== Problem ==
Stop at the line containing "<sup>2</sup> Department of": every line of the listing from the first up to that one must be set down exactly.

== Records to use ==
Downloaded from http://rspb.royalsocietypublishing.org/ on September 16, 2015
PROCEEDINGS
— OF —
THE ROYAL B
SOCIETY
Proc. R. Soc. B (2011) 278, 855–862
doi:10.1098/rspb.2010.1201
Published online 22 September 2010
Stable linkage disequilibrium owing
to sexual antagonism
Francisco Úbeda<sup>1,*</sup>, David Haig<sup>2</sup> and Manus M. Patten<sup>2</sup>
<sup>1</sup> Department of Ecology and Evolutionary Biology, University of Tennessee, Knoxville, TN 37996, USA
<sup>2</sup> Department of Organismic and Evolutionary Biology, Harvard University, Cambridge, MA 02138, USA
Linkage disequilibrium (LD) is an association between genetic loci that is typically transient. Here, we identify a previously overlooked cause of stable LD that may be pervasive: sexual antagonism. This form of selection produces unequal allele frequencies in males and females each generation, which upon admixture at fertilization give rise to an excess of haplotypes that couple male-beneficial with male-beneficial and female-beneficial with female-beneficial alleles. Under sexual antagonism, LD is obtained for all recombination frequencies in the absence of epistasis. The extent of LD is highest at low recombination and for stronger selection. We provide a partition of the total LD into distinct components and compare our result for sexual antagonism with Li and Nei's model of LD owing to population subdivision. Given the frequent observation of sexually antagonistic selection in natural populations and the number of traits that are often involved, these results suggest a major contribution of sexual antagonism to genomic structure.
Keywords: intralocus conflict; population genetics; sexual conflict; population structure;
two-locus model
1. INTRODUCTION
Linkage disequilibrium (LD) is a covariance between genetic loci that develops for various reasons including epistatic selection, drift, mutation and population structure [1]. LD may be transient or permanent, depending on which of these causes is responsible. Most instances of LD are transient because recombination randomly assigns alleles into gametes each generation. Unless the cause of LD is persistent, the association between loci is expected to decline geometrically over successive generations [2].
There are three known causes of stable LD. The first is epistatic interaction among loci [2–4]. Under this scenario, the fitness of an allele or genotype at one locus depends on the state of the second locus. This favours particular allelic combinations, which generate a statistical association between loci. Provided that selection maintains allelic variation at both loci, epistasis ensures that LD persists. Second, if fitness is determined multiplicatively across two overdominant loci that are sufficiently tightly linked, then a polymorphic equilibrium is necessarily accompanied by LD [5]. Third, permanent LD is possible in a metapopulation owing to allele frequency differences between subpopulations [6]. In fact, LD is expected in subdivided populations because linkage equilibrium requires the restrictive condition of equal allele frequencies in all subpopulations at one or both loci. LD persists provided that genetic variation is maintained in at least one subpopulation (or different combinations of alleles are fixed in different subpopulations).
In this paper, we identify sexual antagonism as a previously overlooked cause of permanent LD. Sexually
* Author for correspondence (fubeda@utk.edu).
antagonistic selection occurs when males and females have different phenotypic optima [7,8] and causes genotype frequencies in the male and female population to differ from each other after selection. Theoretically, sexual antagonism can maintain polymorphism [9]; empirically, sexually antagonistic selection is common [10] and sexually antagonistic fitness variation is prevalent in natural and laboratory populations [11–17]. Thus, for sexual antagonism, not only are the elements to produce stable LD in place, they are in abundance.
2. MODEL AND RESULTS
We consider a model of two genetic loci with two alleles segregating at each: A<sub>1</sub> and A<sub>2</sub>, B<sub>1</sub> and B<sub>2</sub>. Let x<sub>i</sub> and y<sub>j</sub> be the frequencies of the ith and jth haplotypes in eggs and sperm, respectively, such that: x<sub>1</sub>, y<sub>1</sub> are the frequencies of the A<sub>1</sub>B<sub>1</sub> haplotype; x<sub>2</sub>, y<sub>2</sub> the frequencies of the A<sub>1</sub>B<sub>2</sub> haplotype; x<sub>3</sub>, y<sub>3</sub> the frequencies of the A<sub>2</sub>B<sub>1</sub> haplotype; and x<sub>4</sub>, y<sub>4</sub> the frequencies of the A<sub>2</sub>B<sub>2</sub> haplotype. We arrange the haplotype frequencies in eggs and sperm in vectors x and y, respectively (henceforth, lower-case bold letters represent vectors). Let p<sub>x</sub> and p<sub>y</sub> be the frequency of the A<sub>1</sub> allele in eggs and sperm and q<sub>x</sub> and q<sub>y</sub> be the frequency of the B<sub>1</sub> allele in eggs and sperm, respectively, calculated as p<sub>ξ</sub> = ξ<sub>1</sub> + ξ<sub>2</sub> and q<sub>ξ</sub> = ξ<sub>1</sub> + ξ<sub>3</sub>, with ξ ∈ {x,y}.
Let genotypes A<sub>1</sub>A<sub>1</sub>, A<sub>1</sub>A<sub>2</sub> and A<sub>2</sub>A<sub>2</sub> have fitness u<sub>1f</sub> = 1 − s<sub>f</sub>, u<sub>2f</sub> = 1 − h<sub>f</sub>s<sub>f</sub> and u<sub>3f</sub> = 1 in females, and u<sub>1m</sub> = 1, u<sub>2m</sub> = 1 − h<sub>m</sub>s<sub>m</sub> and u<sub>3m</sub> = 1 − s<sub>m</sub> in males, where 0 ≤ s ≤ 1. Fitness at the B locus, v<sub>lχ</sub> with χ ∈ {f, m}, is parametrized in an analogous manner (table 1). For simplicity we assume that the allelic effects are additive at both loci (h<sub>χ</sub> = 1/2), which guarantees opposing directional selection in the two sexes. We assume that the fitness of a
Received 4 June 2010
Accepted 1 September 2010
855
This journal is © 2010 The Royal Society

== Answer to the problem ==
Downloaded from http://rspb.royalsocietypublishing.org/ on September 16, 2015
PROCEEDINGS
— OF —
THE ROYAL B
SOCIETY
Proc. R. Soc. B (2011) 278, 855–862
doi:10.1098/rspb.2010.1201
Published online 22 September 2010
Stable linkage disequilibrium owing
to sexual antagonism
Francisco Úbeda<sup>1,*</sup>, David Haig<sup>2</sup> and Manus M. Patten<sup>2</sup>
<sup>1</sup> Department of Ecology and Evolutionary Biology, University of Tennessee, Knoxville, TN 37996, USA
<sup>2</sup> Department of Organismic and Evolutionary Biology, Harvard University, Cambridge, MA 02138, USA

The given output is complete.